From the first line to the last, output the data exactly as it stands, minus its pictures.

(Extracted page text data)
####
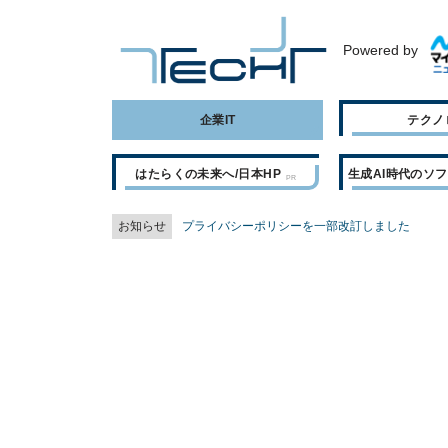
Powered by
企業IT
テクノ
はたらくの未来へ/日本HP
生成AI時代のソ
お知らせ
プライバシーポリシーを一部改訂しました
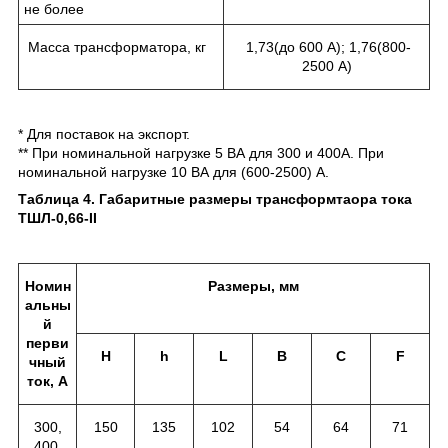
не более
Масса трансформатора, кг
1,73(до 600 А); 1,76(800-
2500 А)
* Для поставок на экспорт.
** При номинальной нагрузке 5 ВА для 300 и 400А. При
номинальной нагрузке 10 ВА для (600-2500) А.
Таблица 4. Габаритные размеры трансформтаора тока
ТШЛ-0,66-II
Номин
Размеры, мм
альны
й
перви
H
h
L
B
C
F
чный
ток, А
300,
150
135
102
54
64
71
400,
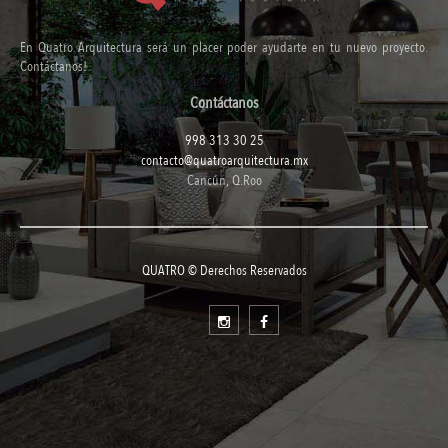
En Quatro Arquitectura será un placer poder ayudarte en tu nuevo proyecto.
Contáctanos!
Contáctanos
998 313 30 25
contacto@quatroarquitectura.mx
Cancún, Q.Roo
QUATRO © Derechos Reservados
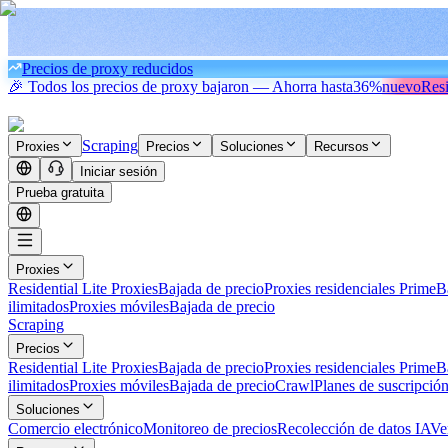
Precios de proxy reducidos
🎉 Todos los precios de proxy bajaron — Ahorra hasta
36%
nuevo
Resi
Scraping
Proxies
Precios
Soluciones
Recursos
Iniciar sesión
Prueba gratuita
Proxies
Residential Lite Proxies
Bajada de precio
Proxies residenciales Prime
B
ilimitados
Proxies móviles
Bajada de precio
Scraping
Precios
Residential Lite Proxies
Bajada de precio
Proxies residenciales Prime
B
ilimitados
Proxies móviles
Bajada de precio
Crawl
Planes de suscripció
Soluciones
Comercio electrónico
Monitoreo de precios
Recolección de datos IA
Ve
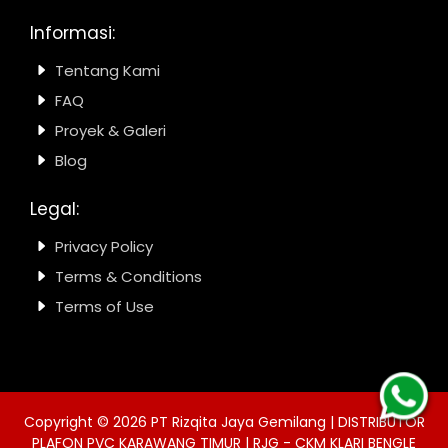
Informasi:
Tentang Kami
FAQ
Proyek & Galeri
Blog
Legal:
Privacy Policy
Terms & Conditions
Terms of Use
Copyright ©
2026
PT Rizqita Jaya Gemilang | DISTRIBUTOR
PLAFON PVC KARAWANG TIMUR | RJG - CKM KLARI BENGLE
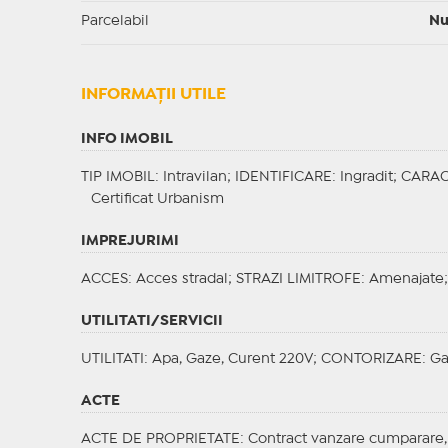
Parcelabil
N
INFORMAŢII UTILE
INFO IMOBIL
TIP IMOBIL
: Intravilan;
IDENTIFICARE
: Ingradit;
CARAC
Certificat Urbanism
IMPREJURIMI
ACCES
: Acces stradal;
STRAZI LIMITROFE
: Amenajate
UTILITATI/SERVICII
UTILITATI
: Apa, Gaze, Curent 220V;
CONTORIZARE
: G
ACTE
ACTE DE PROPRIETATE
: Contract vanzare cumparare,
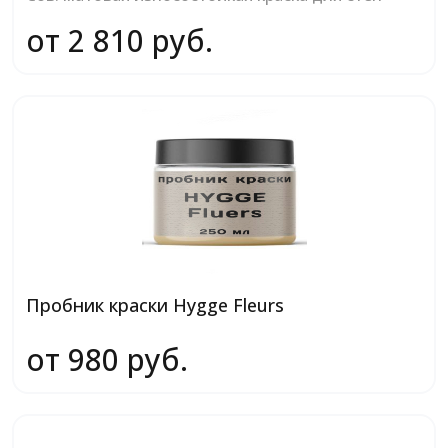
от 2 810 руб.
Пробник краски Hygge Fleurs
от 980 руб.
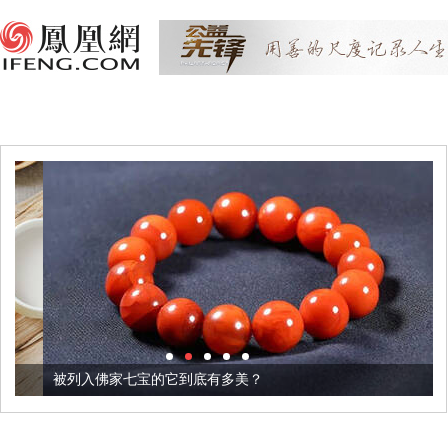
被列入佛家七宝的它到底有多美？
####
◆ EXERCISE RESPONSE ◆
Powered by
企業IT
テクノ
はたらくの未来へ/日本HP
生成AI時代のソ
お知らせ
プライバシーポリシーを一部改訂しました
не более
Масса трансформатора, кг
1,73(до 600 А); 1,76(800-
2500 А)
* Для поставок на экспорт.
** При номинальной нагрузке 5 ВА для 300 и 400А. При
номинальной нагрузке 10 ВА для (600-2500) А.
Таблица 4. Габаритные размеры трансформтаора тока
ТШЛ-0,66-II
Номин
Размеры, мм
альны
й
перви
H
h
L
B
C
F
чный
ток, А
300,
150
135
102
54
64
71
400,
En Quatro Arquitectura será un placer poder ayudarte en tu nuevo proyecto.
Contáctanos!
Contáctanos
998 313 30 25
contacto@quatroarquitectura.mx
Cancún, Q.Roo
QUATRO © Derechos Reservados
Precios de proxy reducidos
🎉 Todos los precios de proxy bajaron — Ahorra hasta
36%
nuevo
Resi
Scraping
Proxies
Precios
Soluciones
Recursos
Iniciar sesión
Prueba gratuita
Proxies
Residential Lite Proxies
Bajada de precio
Proxies residenciales Prime
B
ilimitados
Proxies móviles
Bajada de precio
Scraping
Precios
Residential Lite Proxies
Bajada de precio
Proxies residenciales Prime
B
ilimitados
Proxies móviles
Bajada de precio
Crawl
Planes de suscripció
Soluciones
Comercio electrónico
Monitoreo de precios
Recolección de datos IA
Ve
Informasi:
Tentang Kami
FAQ
Proyek & Galeri
Blog
Legal:
Privacy Policy
Terms & Conditions
Terms of Use
Copyright ©
2026
PT Rizqita Jaya Gemilang | DISTRIBUTOR
PLAFON PVC KARAWANG TIMUR | RJG - CKM KLARI BENGLE
Parcelabil
N
INFORMAŢII UTILE
INFO IMOBIL
TIP IMOBIL
: Intravilan;
IDENTIFICARE
: Ingradit;
CARAC
Certificat Urbanism
IMPREJURIMI
ACCES
: Acces stradal;
STRAZI LIMITROFE
: Amenajate
UTILITATI/SERVICII
UTILITATI
: Apa, Gaze, Curent 220V;
CONTORIZARE
: G
ACTE
ACTE DE PROPRIETATE
: Contract vanzare cumparare,
от 2 810 руб.
Пробник краски Hygge Fleurs
от 980 руб.
被列入佛家七宝的它到底有多美？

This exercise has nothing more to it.